Барсик спит на диване. Ноги вытянул, спокойный такой — прямо идеальный кот. И не скажешь, что вчера он нагло стянул у меня из тарелки кусок колбасы. Сидел на коленях, мурлыкал, потом я отвлекся и — раз! — нет Барсика. И колбасы нет.
Я тыкаю его в живот: вставай, лежебока! Барсик открывает один глаз, потом закрывает. Сигнал послан — меня не трогайте. Ладно, Барсик. Ты не друг индейцев, я это помню.
Шаги во дворе, стук в дверь. Только я собрался идти открывать, как дверь открылась сама и на пороге показался мокрый Василий.
— Привет, что делаешь? — Василий отряхивается над Барсиком. Тот снова открывает глаз, потягивается, сворачивается клубком и засыпает.
— Ничего не делаю.
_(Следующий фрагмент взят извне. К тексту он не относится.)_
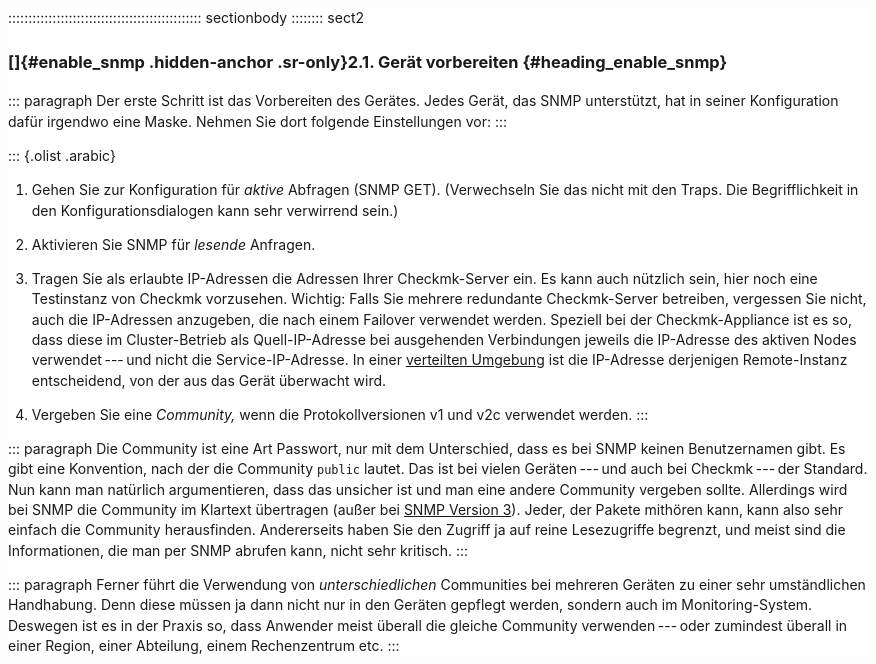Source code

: :::::::::::::::::::::::::::::::::::::::::::::::: sectionbody
:::::::: sect2
### []{#enable_snmp .hidden-anchor .sr-only}2.1. Gerät vorbereiten {#heading_enable_snmp}

::: paragraph
Der erste Schritt ist das Vorbereiten des Gerätes. Jedes Gerät, das SNMP
unterstützt, hat in seiner Konfiguration dafür irgendwo eine Maske.
Nehmen Sie dort folgende Einstellungen vor:
:::

::: {.olist .arabic}
1.  Gehen Sie zur Konfiguration für *aktive* Abfragen (SNMP GET).
    (Verwechseln Sie das nicht mit den Traps. Die Begrifflichkeit in den
    Konfigurationsdialogen kann sehr verwirrend sein.)

2.  Aktivieren Sie SNMP für *lesende* Anfragen.

3.  Tragen Sie als erlaubte IP-Adressen die Adressen Ihrer
    Checkmk-Server ein. Es kann auch nützlich sein, hier noch eine
    Testinstanz von Checkmk vorzusehen. Wichtig: Falls Sie mehrere
    redundante Checkmk-Server betreiben, vergessen Sie nicht, auch die
    IP-Adressen anzugeben, die nach einem Failover verwendet werden.
    Speziell bei der Checkmk-Appliance ist es so, dass diese im
    Cluster-Betrieb als Quell-IP-Adresse bei ausgehenden Verbindungen
    jeweils die IP-Adresse des aktiven Nodes verwendet --- und nicht die
    Service-IP-Adresse. In einer [verteilten
    Umgebung](distributed_monitoring.html) ist die IP-Adresse derjenigen
    Remote-Instanz entscheidend, von der aus das Gerät überwacht wird.

4.  Vergeben Sie eine *Community,* wenn die Protokollversionen v1 und
    v2c verwendet werden.
:::

::: paragraph
Die Community ist eine Art Passwort, nur mit dem Unterschied, dass es
bei SNMP keinen Benutzernamen gibt. Es gibt eine Konvention, nach der
die Community `public` lautet. Das ist bei vielen Geräten --- und auch
bei Checkmk --- der Standard. Nun kann man natürlich argumentieren, dass
das unsicher ist und man eine andere Community vergeben sollte.
Allerdings wird bei SNMP die Community im Klartext übertragen (außer bei
[SNMP Version 3](#v3)). Jeder, der Pakete mithören kann, kann also sehr
einfach die Community herausfinden. Andererseits haben Sie den Zugriff
ja auf reine Lesezugriffe begrenzt, und meist sind die Informationen,
die man per SNMP abrufen kann, nicht sehr kritisch.
:::

::: paragraph
Ferner führt die Verwendung von *unterschiedlichen* Communities bei
mehreren Geräten zu einer sehr umständlichen Handhabung. Denn diese
müssen ja dann nicht nur in den Geräten gepflegt werden, sondern auch im
Monitoring-System. Deswegen ist es in der Praxis so, dass Anwender meist
überall die gleiche Community verwenden --- oder zumindest überall in
einer Region, einer Abteilung, einem Rechenzentrum etc.
:::
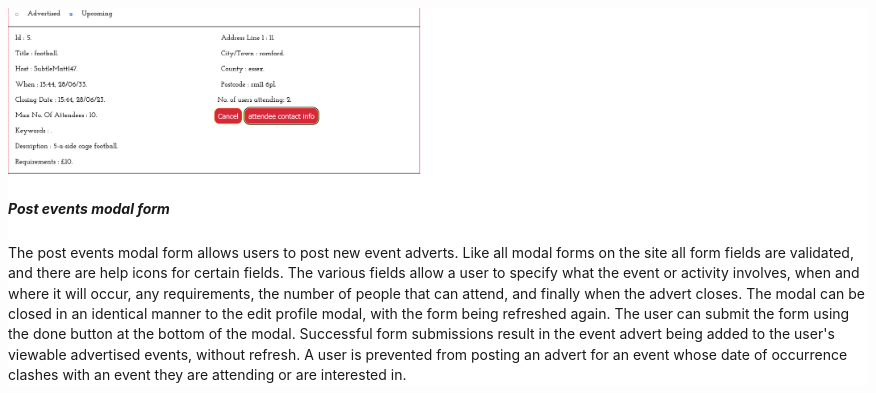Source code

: <img src='docs/screenshots/post_event_section_pt3.png' alt='screenshot of the post event section' width=48% height=50%>

##### Post events modal form
The post events modal form allows users to post new event adverts. Like all modal forms on the site all form fields are validated, and there
are help icons for certain fields. The various fields allow a user to specify what the event or activity involves, when and where it will occur,
any requirements, the number of people that can attend, and finally when the advert closes. The modal can be closed in an identical manner to the
edit profile modal, with the form being refreshed again. The user can submit the form using the done button at the bottom of the modal.
Successful form submissions result in the event advert being added to the user's viewable advertised events, without refresh. A user is prevented from posting an advert for an event whose date of occurrence clashes with an event they are attending or are interested in.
В магазин не иду — вот что делаю.
— Это правильно, давай я тебе свой сон расскажу. Дома меня слушать не хотят, говорят, что все мои сны одинаковые.
— А они разные?
— Они многосерийные. Позавчера я на поезде ехал и видел, как гостиницу в горах строят. А вчера снова еду, а гостиница уже построена.
— Так ты в горах никогда не был.
— Ну и что. На картинках же я видел.
— А сегодня что будешь смотреть?
— Погоди, я ещё не рассказал, что намедни видел.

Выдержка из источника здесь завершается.